= Pandia (festival) =

Ancient festival in Athens

The Pandia was an ancient state festival attested as having been held annually at Athens as early as the time of Demosthenes. Although little that is known of the Pandia is certain, it was probably a festival for Zeus, and was celebrated in the spring after the City Dionysia in the middle of the month of Elaphebolion (late March and early April).

==Dates==
The exact date of the Pandia has been much discussed. Demosthenes speech Against Midias (21.8) has a meeting, during which the conduct of the City Dionysia was reviewed, being held after the Pandia. This places the Pandia, at least during the time of Demosthenes, after the City Dionysia. Some have seen an association between the Pandia and the full moon, putting the celebration on 14 Elaphebolion. However, according to Pickard-Cambridge, Gould, and Lewis, the association with the full moon "can neither be affirmed nor rejected", and modern scholarship appears to favor the later dates of the 16 or 17 Elaphebolion.

==Rites==
The derivation of the festival's name and exactly whom the festival may have honored have been the subject of considerable discussion. Zeus, the goddess Selene, Pandia, a daughter of Zeus and Selene, and Pandion, a mythical king, have all been seen as being possibly connected with the festival.

The name "Pandia" is associated with the goddess Selene, the Greek personification of the moon. Originally, Pandia may have been an epithet of Selene, but by at least the time of the Homeric Hymn to Selene, Pandia ("all brightness") had become a daughter of Selene and Zeus. Pandia Selene or Selene's daughter Pandia, have been offered as possible origins for the name of the festival.

Another mythological figure whose name has been suggested as a possible source for the name of the festival is Pandion, a legendary king of Athens who, as part of the tribal reforms of Cleisthenes at the end of the sixth century BC, became the eponymous hero of the Athenian tribe Pandionis. However, some scholars think it is more likely that the hero derived his name from the festival as its legendary founder. An inscription dating from c. 386 BC, which refers to a decree of the tribe Pandionis, commending a "priest of Pandion" for services performed at the Pandia, supports the notion of a link between Pandion and the festival.
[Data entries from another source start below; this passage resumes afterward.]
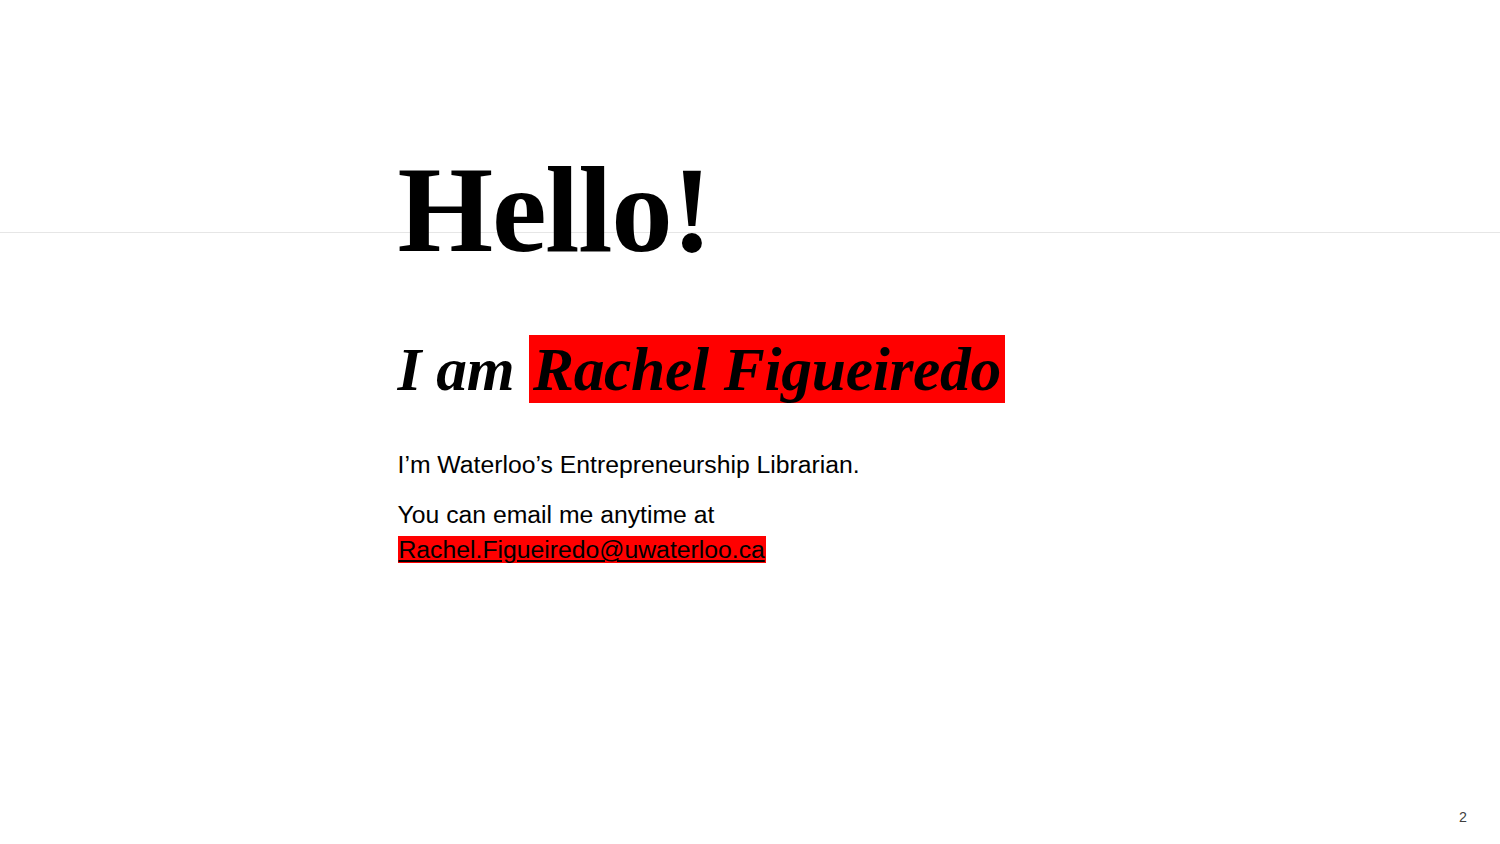Hello!
I am Rachel Figueiredo
I’m Waterloo’s Entrepreneurship Librarian.
You can email me anytime at
Rachel.Figueiredo@uwaterloo.ca
2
While mentioning both Selene and Pandion in connection with the festival's name, Photius states that the festival was held for Zeus. Although, according to Robert Parker, this association with Zeus may only be "a probably correct etymological guess", many scholars are content to assign the festival to Zeus. It is also possible that more than one mythological figure was associated with the festival, and who the festival honored may have changed over time.

==Pandia of Plotheia==

A festival of the same name is attested for the deme Plotheia; what relationship, if any, this festival may have had with the Pandia of Athens is unknown.